I really think you're onto something with this "form" thing, which makes me think of Adorno--not so much his many, extremely difficult and elusive comments on form in the Aesthetic Theory, but his take on mimesis there, and in the Culture Industry essay. Er, let's see if I can reconstruct this: art history starts when civilization puts a taboo on mimesis, so, when a shaman wearing bird feathers isn't literally a bird any more. Since then, mimesis is an archaic residue in art, a kind of silliness, imitation, play, that becomes a counterpoint to the instrumental rationalism of the administered world.

That said, art is always *failed* mimesis, since what's decisive to art is the fact that it's non-identical with reality, that's what makes it art., and that's why it contains an element of rational enlightenment. The culture industry is nothing but wall to wall mimesis, not just in its endless copying of itself, but also in the identity it encourages between the consumer and the art object.

It seems to me that, as the material conditions for the art object have been totally destroyed by the internet, which was kind of the coup de grace, after a century of the "democratization" of art and the cultural class distinctions that created an audience for the art object in the first place, the mimesis of mass culture just washed over what was left of the artistic public sphere, so that we don't really have a mode of engagement with the art work any more that isn't this totally regressive pure identification.

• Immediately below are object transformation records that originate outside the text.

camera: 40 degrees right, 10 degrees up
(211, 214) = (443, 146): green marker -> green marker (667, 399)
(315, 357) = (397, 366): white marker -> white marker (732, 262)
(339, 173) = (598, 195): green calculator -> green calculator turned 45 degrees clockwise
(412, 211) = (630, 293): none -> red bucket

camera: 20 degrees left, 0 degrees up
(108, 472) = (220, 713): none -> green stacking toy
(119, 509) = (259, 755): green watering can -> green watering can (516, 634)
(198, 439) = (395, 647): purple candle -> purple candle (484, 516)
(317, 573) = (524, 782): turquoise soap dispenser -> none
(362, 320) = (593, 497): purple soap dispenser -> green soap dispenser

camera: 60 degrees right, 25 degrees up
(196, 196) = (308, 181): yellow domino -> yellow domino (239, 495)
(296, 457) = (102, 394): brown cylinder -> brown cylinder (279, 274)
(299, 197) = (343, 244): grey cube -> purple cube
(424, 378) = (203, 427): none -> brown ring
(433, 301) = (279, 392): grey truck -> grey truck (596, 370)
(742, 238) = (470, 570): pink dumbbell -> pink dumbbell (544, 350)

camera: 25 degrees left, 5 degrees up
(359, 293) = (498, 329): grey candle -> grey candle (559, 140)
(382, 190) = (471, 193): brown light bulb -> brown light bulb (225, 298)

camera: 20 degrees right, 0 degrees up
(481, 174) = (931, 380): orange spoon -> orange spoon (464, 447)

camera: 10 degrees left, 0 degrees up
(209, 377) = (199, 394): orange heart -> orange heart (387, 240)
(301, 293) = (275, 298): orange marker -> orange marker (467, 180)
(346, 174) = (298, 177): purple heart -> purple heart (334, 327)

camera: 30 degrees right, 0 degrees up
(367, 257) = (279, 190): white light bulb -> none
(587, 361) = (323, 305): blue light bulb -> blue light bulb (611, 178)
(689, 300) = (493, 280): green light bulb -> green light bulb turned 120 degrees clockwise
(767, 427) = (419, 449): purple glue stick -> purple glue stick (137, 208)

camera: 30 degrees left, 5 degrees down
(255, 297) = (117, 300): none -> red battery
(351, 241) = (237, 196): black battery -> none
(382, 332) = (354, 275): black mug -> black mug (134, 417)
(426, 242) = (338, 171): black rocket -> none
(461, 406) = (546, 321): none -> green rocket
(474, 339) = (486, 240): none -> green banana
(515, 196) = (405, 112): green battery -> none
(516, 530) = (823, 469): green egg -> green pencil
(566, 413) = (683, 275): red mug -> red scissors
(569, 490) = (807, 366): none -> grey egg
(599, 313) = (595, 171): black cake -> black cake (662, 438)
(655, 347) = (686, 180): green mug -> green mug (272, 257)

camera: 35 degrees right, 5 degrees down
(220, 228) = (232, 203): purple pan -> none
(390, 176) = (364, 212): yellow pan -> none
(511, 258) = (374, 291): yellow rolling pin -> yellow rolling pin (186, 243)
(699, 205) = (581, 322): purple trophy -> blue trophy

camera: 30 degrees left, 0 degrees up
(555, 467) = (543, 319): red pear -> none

That said, as a German studies dude, I feel like culture also just goes dead for decades at a time? The whole early 18th century--pretty bad time for culture in Germany! The 1820s-1840s? Just awful. the 1870s-1890s? Awful again. At some point, the material conditions are bound to change, as material conditions do, and then... we'll see, I guess. I

n any case, invoking Adorno here again, and echoing your conclusion, John, I think that precisely because artworks come out of their own interior logic that's not identical with the logic of the social world, if you want to make things, you have to start from the art work itself. It can't be deduced directly from social conditions, which means you can't lick your thumb to see which way the wind is blowing before you start. You just have to go ahead and do it.